▸ **Task brief**
Write out every line from the one containing "SANTIAGO GARCI" down to the one containing "ganas por seguir", copying each one character for character.
::::
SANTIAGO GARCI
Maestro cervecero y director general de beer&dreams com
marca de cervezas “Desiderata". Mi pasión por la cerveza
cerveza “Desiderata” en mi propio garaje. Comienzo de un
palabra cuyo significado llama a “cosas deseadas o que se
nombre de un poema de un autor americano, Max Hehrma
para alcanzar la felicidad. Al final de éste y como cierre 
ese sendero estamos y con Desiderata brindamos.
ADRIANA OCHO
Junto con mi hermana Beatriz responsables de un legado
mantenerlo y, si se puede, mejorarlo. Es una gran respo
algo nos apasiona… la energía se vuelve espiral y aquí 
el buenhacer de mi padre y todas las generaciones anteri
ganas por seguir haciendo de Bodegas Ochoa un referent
::::
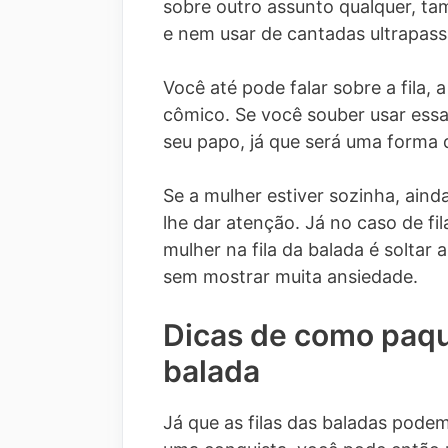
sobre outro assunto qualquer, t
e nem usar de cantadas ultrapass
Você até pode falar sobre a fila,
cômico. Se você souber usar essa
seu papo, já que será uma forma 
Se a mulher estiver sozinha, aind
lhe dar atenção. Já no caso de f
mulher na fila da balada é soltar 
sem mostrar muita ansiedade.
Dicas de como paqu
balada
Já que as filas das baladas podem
::::
▸ **Output for this exercise**
SANTIAGO GARCI
Maestro cervecero y director general de beer&dreams com
marca de cervezas “Desiderata". Mi pasión por la cerveza
cerveza “Desiderata” en mi propio garaje. Comienzo de un
palabra cuyo significado llama a “cosas deseadas o que se
nombre de un poema de un autor americano, Max Hehrma
para alcanzar la felicidad. Al final de éste y como cierre 
ese sendero estamos y con Desiderata brindamos.
ADRIANA OCHO
Junto con mi hermana Beatriz responsables de un legado
mantenerlo y, si se puede, mejorarlo. Es una gran respo
algo nos apasiona… la energía se vuelve espiral y aquí 
el buenhacer de mi padre y todas las generaciones anteri
ganas por seguir haciendo de Bodegas Ochoa un referent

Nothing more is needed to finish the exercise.